> _Tekstfragment_
• • • • • • •
De
‘juiste manier van denken’ zoals de filosofen in vroeger tijden het verstonden
is vandaag de dag geen onderdeel meer van de filosofie. Wij zijn zo sterk op
het waarheidsgehalte van een bewering gericht en de bewijsvoering daarvan, dat
we weinig aandacht besteden aan het proces waardoor overtuigingen in onze
psyche tot stand komen.
We stellen soms wel vragen bij de motieven die een
persoon heeft om bepaalde beweringen te doen, maar we hebben weinig aandacht
voor de mate waarin een persoon over innerlijk evenwicht beschikt, dat toch de
grondslag is van het denkproces. De enige aanwijzing die we hebben voor iemands
denkkracht, is of hetgeen dat wordt beweerd een innerlijke samenhang heeft en
vrij is van tegenstrijdigheden, die op onbewust niveau zouden kunnen duiden op
gebrek aan inzicht of stabiliteit van de spreker.
• • • • • • •
> _Uit de dataset_
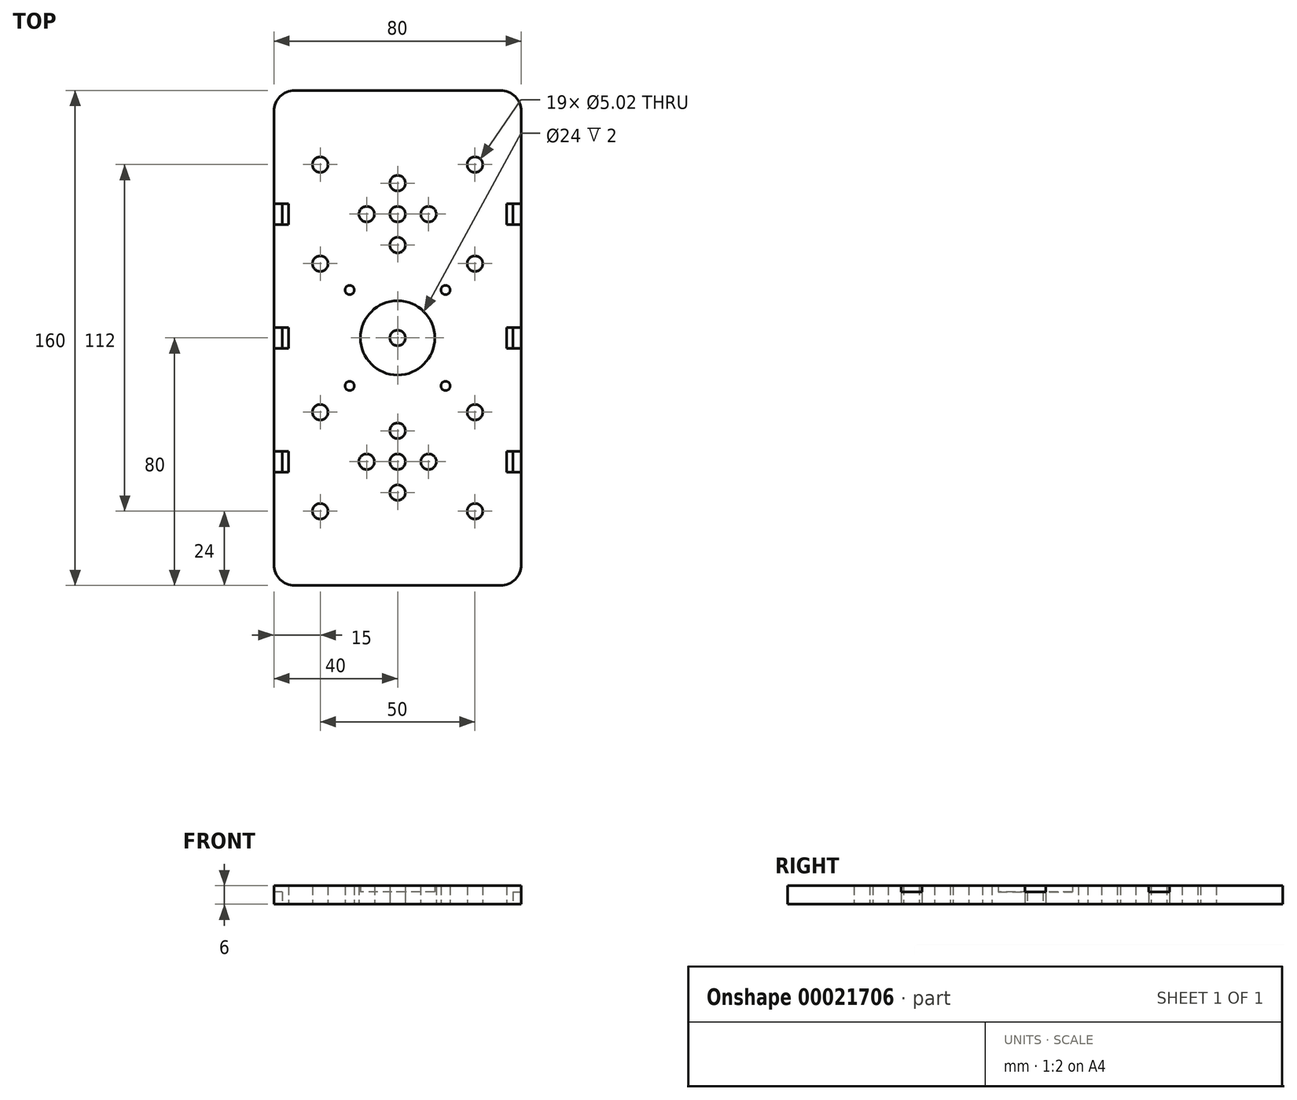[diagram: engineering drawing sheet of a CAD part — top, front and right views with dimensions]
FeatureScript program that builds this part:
• • • • • • •
> _Opdracht_
Schrijf uit het tekstfragment woordelijk over wat begint bij de woorden "We stellen soms" en eindigt na "van de spreker.". Baseer je uitsluitend op het tekstfragment.

> _Uitwerking_
We stellen soms wel vragen bij de motieven die een
persoon heeft om bepaalde beweringen te doen, maar we hebben weinig aandacht
voor de mate waarin een persoon over innerlijk evenwicht beschikt, dat toch de
grondslag is van het denkproces. De enige aanwijzing die we hebben voor iemands
denkkracht, is of hetgeen dat wordt beweerd een innerlijke samenhang heeft en
vrij is van tegenstrijdigheden, die op onbewust niveau zouden kunnen duiden op
gebrek aan inzicht of stabiliteit van de spreker.